+++ DONNÉES PRÉSENTÉES

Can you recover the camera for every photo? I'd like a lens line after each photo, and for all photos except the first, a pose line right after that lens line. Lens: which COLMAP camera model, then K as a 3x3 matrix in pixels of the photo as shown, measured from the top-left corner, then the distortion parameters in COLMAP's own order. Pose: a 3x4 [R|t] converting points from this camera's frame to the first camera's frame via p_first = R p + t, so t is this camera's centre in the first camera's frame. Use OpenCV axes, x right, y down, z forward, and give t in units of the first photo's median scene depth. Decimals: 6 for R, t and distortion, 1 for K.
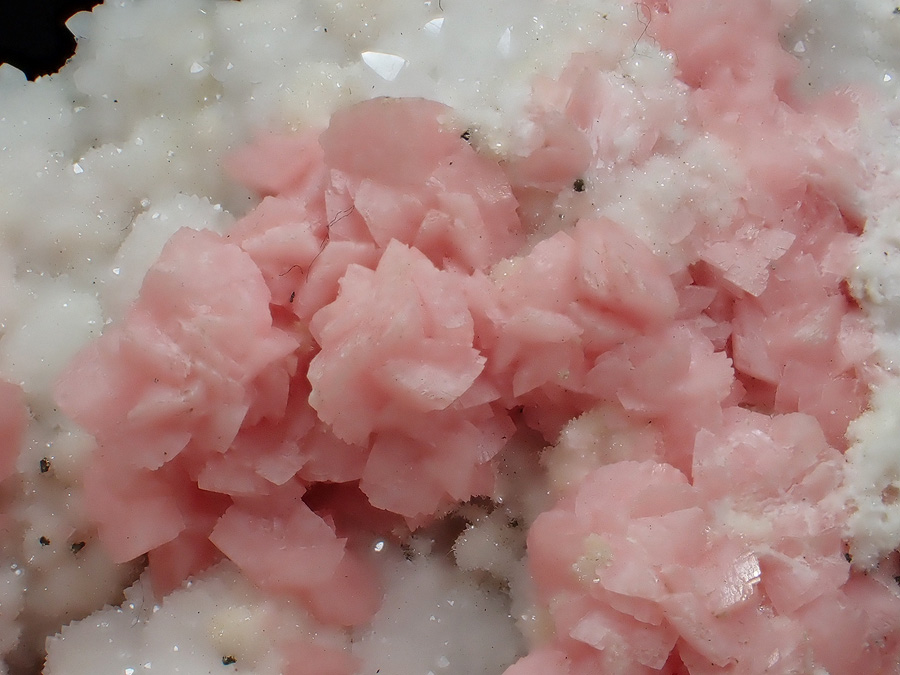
lens RADIAL K [[2157.0, 0, 447.7], [0, 2157.0, 335.7], [0, 0, 1]] dist [0.012123, 0.000000]
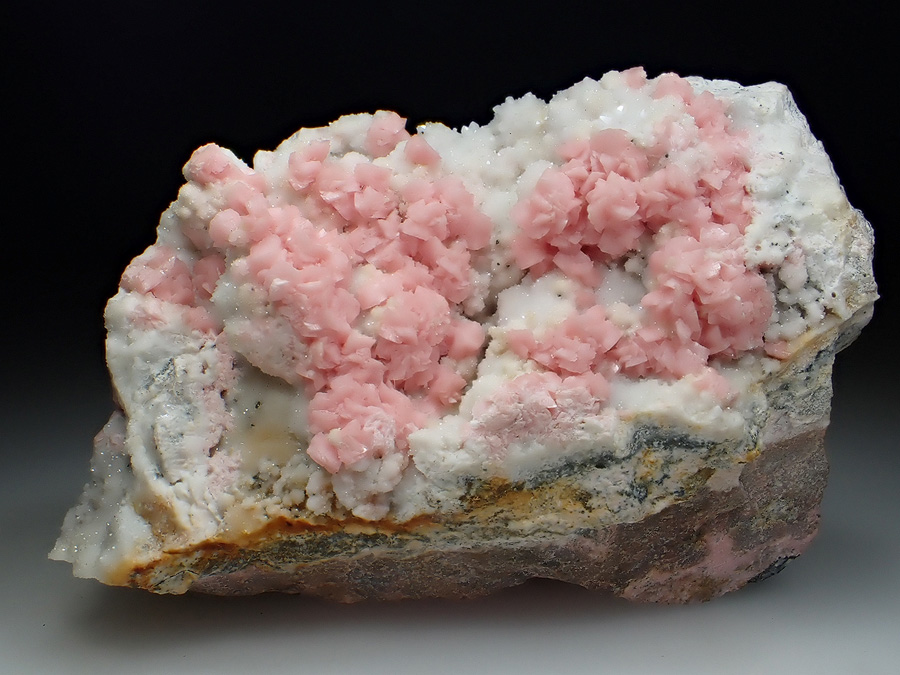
lens RADIAL K [[1078.3, 0, 445.5], [0, 1078.3, 342.8], [0, 0, 1]] dist [0.012386, 0.000000]
pose [[0.999412, 0.015290, -0.030686, -0.226279], [-0.013898, 0.998886, 0.045102, 0.149567], [0.031342, -0.044649, 0.998511, -0.701857]]
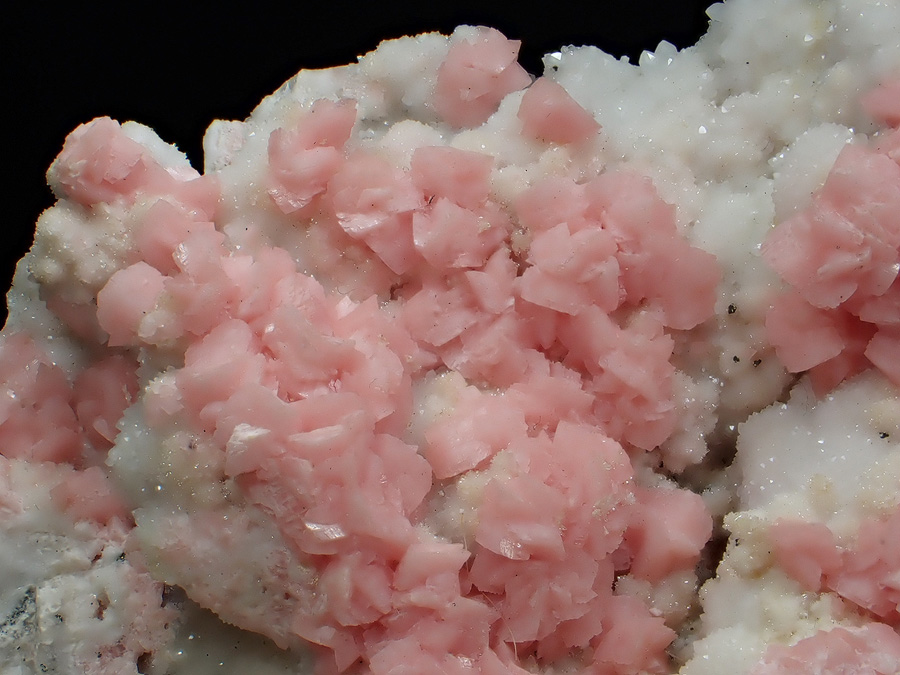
lens RADIAL K [[1539.4, 0, 457.5], [0, 1539.4, 335.5], [0, 0, 1]] dist [-0.001779, 0.000000]
pose [[0.994241, -0.016134, -0.105941, -0.279235], [0.021805, 0.998378, 0.052586, 0.019416], [0.104921, -0.054593, 0.992981, -0.081482]]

++++++

TRAVAIL À FAIRE: Recopiez toutes les données en remplaçant « Decimals » par « Decimal places » sans rien changer d'autre, et n'incluez pas les images dans votre réponse.

TÂCHE RÉALISÉE:
Can you recover the camera for every photo? I'd like a lens line after each photo, and for all photos except the first, a pose line right after that lens line. Lens: which COLMAP camera model, then K as a 3x3 matrix in pixels of the photo as shown, measured from the top-left corner, then the distortion parameters in COLMAP's own order. Pose: a 3x4 [R|t] converting points from this camera's frame to the first camera's frame via p_first = R p + t, so t is this camera's centre in the first camera's frame. Use OpenCV axes, x right, y down, z forward, and give t in units of the first photo's median scene depth. Decimal places: 6 for R, t and distortion, 1 for K.
lens RADIAL K [[2157.0, 0, 447.7], [0, 2157.0, 335.7], [0, 0, 1]] dist [0.012123, 0.000000]
lens RADIAL K [[1078.3, 0, 445.5], [0, 1078.3, 342.8], [0, 0, 1]] dist [0.012386, 0.000000]
pose [[0.999412, 0.015290, -0.030686, -0.226279], [-0.013898, 0.998886, 0.045102, 0.149567], [0.031342, -0.044649, 0.998511, -0.701857]]
lens RADIAL K [[1539.4, 0, 457.5], [0, 1539.4, 335.5], [0, 0, 1]] dist [-0.001779, 0.000000]
pose [[0.994241, -0.016134, -0.105941, -0.279235], [0.021805, 0.998378, 0.052586, 0.019416], [0.104921, -0.054593, 0.992981, -0.081482]]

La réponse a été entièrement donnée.